I think one of the points Caitlin makes that really resonated with me, is that this is as much about women’s rights as it is about gender equality and sexual acceptance. And not just the acceptance of others sexuality, but also of our own. We should be the only person with control over our body and our sexuality, and while we are entitled to share our body and our sexuality with whomever we like, it is still ours to control and ours to determine and categorise. Many people identify with sexuality differently, and these differences are part of what makes us unique, every sexuality and choice should be accepted, that is part of the belief system of equality – you can’t neglect any one gender, race, religion or sexual preference because you don’t agree with it.

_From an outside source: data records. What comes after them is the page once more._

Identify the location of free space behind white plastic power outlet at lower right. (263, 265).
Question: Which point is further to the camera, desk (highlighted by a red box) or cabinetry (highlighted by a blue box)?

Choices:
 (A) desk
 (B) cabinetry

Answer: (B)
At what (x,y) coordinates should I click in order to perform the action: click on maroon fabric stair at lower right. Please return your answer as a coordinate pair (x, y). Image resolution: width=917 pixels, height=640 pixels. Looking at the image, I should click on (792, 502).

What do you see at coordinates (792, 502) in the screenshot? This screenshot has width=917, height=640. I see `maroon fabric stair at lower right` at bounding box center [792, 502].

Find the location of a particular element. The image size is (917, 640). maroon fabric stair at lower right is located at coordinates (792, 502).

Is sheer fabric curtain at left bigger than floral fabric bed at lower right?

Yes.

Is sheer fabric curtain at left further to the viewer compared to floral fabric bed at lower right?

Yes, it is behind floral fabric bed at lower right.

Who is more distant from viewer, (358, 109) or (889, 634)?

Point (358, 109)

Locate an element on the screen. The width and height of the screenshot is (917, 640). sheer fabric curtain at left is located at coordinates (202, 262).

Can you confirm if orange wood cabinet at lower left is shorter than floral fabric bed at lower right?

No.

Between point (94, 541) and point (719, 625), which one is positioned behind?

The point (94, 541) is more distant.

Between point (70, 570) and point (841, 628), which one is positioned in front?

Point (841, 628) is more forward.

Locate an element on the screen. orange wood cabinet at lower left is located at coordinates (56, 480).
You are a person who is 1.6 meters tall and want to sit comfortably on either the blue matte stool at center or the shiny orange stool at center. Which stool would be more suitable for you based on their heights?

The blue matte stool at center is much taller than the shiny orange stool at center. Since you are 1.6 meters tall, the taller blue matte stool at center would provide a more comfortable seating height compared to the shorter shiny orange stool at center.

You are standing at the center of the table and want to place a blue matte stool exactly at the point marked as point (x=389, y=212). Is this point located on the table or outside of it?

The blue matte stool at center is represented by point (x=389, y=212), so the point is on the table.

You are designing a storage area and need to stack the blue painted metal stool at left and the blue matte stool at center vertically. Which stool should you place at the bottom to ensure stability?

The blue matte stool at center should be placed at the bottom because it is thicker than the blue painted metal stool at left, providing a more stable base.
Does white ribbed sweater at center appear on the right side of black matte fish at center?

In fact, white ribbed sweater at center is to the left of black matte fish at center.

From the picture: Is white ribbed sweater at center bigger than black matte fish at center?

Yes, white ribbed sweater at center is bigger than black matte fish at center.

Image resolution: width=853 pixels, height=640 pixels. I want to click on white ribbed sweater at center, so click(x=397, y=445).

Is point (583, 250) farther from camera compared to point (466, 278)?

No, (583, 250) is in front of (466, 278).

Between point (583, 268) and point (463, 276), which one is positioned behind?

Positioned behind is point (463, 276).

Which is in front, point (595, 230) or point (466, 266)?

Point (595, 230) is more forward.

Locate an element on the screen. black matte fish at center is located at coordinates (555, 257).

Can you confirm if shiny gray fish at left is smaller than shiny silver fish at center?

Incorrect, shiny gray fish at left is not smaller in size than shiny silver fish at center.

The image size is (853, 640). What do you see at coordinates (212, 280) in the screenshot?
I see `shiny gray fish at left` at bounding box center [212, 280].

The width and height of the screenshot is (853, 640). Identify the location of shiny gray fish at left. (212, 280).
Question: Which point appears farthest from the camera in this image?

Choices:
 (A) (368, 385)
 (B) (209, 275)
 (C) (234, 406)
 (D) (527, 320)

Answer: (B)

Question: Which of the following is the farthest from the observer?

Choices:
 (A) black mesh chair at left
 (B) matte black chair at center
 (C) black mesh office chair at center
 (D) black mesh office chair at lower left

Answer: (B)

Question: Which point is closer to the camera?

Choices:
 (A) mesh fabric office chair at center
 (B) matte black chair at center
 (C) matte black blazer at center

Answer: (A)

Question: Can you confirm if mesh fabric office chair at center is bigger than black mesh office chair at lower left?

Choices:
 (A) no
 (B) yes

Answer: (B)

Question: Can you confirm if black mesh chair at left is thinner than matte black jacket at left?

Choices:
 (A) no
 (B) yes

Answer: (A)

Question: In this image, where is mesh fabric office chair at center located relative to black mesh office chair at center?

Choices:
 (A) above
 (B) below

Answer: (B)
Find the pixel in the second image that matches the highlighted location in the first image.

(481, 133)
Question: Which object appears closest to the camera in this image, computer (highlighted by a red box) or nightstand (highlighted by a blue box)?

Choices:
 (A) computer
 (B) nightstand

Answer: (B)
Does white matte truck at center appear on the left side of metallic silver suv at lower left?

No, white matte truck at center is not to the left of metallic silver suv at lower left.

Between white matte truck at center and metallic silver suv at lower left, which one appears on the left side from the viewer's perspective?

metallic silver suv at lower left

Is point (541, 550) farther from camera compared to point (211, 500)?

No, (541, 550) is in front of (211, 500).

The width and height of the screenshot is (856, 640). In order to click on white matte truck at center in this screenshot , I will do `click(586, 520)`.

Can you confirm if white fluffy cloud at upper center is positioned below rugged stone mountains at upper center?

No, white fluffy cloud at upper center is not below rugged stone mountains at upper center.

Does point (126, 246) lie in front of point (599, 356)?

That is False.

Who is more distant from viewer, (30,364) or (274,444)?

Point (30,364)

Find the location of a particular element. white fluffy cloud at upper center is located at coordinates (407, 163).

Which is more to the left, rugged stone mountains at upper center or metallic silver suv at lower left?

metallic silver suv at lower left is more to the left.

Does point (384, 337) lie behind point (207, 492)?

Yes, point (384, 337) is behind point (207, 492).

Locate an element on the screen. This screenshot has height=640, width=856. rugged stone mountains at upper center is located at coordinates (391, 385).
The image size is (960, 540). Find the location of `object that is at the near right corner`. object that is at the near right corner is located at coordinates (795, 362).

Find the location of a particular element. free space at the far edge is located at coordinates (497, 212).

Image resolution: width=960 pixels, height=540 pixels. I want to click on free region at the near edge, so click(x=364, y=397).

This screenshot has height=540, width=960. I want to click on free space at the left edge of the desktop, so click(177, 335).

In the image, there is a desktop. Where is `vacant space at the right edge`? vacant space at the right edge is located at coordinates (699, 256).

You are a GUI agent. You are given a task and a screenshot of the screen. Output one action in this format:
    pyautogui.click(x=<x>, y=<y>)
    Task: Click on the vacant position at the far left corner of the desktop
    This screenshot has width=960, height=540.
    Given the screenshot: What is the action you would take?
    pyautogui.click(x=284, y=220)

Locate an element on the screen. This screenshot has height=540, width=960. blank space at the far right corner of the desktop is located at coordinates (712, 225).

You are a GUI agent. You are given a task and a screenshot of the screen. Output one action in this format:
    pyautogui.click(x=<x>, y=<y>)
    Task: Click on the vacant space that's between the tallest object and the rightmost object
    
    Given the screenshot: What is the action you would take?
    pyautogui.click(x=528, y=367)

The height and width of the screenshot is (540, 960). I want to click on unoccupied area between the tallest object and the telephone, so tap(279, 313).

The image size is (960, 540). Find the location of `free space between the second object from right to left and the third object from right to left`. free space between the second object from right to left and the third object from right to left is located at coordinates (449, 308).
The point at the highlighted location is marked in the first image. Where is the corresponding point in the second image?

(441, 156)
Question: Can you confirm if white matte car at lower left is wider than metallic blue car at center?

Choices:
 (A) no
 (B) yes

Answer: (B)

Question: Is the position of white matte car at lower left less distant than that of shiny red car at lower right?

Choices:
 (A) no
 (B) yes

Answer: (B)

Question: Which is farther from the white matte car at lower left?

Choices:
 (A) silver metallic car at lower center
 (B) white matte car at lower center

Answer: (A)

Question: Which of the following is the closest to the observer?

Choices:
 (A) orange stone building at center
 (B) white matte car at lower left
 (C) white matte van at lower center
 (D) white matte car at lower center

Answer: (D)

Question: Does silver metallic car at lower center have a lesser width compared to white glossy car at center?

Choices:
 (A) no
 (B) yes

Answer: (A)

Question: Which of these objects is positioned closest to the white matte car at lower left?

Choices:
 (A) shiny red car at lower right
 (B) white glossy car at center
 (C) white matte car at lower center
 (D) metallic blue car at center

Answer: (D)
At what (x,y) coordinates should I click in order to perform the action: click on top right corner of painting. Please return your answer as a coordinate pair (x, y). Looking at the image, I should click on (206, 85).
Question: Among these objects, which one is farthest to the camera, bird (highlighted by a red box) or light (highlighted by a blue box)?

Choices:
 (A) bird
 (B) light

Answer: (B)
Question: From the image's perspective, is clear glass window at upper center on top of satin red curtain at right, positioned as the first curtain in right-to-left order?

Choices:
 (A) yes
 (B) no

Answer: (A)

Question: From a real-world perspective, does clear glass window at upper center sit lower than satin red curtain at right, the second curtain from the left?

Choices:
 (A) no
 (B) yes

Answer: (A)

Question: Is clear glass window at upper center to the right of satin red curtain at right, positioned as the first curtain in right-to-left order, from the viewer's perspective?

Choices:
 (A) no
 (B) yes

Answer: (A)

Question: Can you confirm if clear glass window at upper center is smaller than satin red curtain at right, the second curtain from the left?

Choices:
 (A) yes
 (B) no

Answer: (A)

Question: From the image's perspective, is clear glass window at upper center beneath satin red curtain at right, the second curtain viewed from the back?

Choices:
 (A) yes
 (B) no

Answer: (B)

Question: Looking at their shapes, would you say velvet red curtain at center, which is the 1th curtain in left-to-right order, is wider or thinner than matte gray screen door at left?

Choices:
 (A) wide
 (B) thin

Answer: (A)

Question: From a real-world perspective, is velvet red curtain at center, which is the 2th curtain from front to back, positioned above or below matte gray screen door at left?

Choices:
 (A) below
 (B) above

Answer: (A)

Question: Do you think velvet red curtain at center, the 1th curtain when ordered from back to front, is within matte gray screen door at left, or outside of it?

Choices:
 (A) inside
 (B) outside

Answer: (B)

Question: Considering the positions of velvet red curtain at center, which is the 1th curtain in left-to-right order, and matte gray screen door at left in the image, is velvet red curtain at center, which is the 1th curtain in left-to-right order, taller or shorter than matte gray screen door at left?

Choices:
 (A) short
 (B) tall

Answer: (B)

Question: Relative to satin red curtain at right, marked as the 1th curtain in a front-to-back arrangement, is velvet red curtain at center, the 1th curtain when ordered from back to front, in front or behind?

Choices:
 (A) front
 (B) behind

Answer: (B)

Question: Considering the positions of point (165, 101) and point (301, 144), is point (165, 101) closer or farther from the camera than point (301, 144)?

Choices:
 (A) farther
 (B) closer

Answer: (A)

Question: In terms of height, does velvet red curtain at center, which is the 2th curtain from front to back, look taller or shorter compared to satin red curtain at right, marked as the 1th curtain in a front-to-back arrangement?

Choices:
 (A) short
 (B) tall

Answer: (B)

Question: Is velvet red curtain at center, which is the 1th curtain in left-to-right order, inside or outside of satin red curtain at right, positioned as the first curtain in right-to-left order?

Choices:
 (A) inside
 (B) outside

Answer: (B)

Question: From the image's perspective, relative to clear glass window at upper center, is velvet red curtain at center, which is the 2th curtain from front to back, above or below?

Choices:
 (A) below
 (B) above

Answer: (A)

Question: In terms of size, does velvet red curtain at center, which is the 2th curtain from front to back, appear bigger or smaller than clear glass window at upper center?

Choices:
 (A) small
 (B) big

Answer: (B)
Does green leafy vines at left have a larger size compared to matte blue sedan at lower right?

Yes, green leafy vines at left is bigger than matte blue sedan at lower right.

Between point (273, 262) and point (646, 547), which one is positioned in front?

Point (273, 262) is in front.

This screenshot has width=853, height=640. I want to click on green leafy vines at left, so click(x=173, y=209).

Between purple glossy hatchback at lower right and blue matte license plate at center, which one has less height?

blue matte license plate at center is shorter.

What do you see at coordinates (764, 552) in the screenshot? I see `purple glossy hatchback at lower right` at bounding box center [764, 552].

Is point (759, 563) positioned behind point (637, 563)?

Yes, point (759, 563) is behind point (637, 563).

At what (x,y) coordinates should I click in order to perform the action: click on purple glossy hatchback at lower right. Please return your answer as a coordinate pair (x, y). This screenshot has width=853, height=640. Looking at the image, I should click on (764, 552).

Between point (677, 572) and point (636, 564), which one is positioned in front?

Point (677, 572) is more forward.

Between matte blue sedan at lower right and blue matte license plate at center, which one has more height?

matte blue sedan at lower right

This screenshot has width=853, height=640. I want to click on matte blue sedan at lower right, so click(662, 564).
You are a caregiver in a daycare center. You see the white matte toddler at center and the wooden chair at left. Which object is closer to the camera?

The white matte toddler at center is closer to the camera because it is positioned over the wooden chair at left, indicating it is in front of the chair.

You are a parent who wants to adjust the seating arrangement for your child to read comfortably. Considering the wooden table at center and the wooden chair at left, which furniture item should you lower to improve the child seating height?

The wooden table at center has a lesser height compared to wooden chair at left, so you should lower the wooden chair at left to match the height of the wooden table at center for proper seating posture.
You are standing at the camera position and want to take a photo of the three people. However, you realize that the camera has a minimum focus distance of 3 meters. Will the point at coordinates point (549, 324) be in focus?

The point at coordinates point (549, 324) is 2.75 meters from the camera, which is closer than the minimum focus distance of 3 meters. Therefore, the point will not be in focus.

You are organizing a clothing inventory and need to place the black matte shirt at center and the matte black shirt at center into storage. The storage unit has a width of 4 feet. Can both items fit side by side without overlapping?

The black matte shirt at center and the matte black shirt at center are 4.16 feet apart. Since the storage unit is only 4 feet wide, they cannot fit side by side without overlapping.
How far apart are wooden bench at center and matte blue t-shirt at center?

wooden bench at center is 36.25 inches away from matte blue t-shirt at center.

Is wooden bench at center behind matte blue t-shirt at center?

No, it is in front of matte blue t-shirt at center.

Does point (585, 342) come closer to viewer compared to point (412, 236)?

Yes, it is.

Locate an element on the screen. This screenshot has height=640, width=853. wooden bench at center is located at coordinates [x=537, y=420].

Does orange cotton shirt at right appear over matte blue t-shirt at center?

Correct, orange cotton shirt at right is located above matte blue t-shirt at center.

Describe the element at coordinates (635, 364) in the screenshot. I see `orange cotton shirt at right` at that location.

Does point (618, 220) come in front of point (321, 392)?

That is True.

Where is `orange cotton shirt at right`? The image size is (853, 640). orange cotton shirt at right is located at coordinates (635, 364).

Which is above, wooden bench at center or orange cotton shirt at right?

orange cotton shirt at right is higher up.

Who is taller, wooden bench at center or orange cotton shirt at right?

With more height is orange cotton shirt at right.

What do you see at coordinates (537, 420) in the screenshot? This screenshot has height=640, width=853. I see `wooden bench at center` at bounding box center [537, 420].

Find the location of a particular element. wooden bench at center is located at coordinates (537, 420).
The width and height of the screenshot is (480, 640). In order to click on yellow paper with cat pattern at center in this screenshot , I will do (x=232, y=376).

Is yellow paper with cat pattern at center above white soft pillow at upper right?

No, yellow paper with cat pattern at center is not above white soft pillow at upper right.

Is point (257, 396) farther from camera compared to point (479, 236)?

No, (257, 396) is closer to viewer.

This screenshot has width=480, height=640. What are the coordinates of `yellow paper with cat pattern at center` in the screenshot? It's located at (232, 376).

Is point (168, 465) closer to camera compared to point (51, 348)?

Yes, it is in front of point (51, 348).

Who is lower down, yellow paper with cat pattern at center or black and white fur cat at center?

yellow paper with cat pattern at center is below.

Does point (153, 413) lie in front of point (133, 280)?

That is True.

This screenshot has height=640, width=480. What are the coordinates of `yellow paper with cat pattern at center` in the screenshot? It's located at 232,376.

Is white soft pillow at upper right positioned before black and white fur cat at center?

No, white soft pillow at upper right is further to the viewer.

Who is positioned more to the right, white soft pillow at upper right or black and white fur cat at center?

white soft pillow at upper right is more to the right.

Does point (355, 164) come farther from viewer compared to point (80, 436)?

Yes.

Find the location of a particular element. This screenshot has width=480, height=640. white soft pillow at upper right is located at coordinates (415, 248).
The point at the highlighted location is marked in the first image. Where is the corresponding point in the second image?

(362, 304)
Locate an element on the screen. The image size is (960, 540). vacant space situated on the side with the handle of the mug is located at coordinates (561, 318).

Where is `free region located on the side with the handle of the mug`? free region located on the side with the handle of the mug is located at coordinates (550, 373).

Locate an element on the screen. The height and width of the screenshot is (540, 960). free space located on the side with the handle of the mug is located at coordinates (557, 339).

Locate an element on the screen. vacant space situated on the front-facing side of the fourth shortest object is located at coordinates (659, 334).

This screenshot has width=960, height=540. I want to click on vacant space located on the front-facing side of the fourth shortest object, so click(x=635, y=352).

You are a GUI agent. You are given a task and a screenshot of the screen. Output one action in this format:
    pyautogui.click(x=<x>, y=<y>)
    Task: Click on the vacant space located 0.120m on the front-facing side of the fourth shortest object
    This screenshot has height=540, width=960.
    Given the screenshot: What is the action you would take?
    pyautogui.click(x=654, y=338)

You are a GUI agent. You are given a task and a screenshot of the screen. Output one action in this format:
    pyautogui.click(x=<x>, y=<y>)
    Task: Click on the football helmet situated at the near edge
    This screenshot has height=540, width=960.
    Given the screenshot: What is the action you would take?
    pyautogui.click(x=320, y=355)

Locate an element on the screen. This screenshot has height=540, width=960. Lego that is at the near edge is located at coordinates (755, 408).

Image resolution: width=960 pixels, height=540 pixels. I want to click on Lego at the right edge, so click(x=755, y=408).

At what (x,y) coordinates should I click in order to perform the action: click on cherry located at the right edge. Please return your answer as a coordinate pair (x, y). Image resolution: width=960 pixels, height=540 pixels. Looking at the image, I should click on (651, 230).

Having said that, I think rape culture needs to be addressed momentarily here: equality means that no one, male or female, should be afraid to walk down the street at night, or to wear a cute skirt because some sleaze will take it as an invitation. Rape is about the objectification of women and it is dehumanising. Rape culture is not just about rape itself, the whole culture is against everything feminism stands for. Rape culture includes:
Victim blaming (“She asked for it!”)
Trivializing sexual assault (“Boys will be boys!”)
Sexually explicit jokes
Tolerance of sexual harassment
Inflating false rape report statistics
Publicly scrutinizing a victim’s dress, mental state, motives, and history
Gratuitous gendered violence in movies and television
Defining “manhood” as dominant and sexually aggressive
Defining “womanhood” as submissive and sexually passive
Regarding gender diverse roles as aberration
Pressure on men to “score”
Pressure on women to not appear “cold”
Assuming only promiscuous women get raped
Assuming that men don’t get raped or that only “weak” men get raped
Refusing to take rape accusations seriously
Teaching women to avoid getting raped instead of teaching men not to rape
A complex set of beliefs that encourage male sexual aggression and supports violence against women. It is a society where violence is seen as sexy and sexuality as violent. In a rape culture, women perceive a continuum of threatened violence that ranges from sexual remarks to sexual touching to rape itself. A rape culture condones physical and emotional terrorism against women as the norm . . . In a rape culture both men and women assume that sexual violence is a fact of life, inevitable . . . However . . . much of what we accept as inevitable is in fact the expression of values and attitudes that can change.
Rape and rape culture need to stop. As does all forms of bullying, harassment and violence against anyone of any gender or sexual preference. If you agree with that, you are a feminist.
As a feminist, I am very much a huge supporter of the LGBTQIA community. I have many friends who are gay, lesbian or bisexual, and I hate knowing that some of the best couples I know don’t have the same rights or recognition as some straight couples I know who are crap. Equality knows no boundaries, that is it’s point. We are all human, we are all equal, period.
At the end of the day, I think why a lot of people are against feminism, or don’t identify as a feminist is because they are confused about what feminism actually is. Which is the fight for equality. It’s that simple. This article at Hello Giggles sheds some more light on why feminism is sometimes misunderstood, but at the end of the day, we all need feminism, because we should all be treated equally within society.
And lastly – just once more for the record – these are my views and ideas, plain and simple. This is not an academic essay, it simply an expression of my thoughts and views on feminism.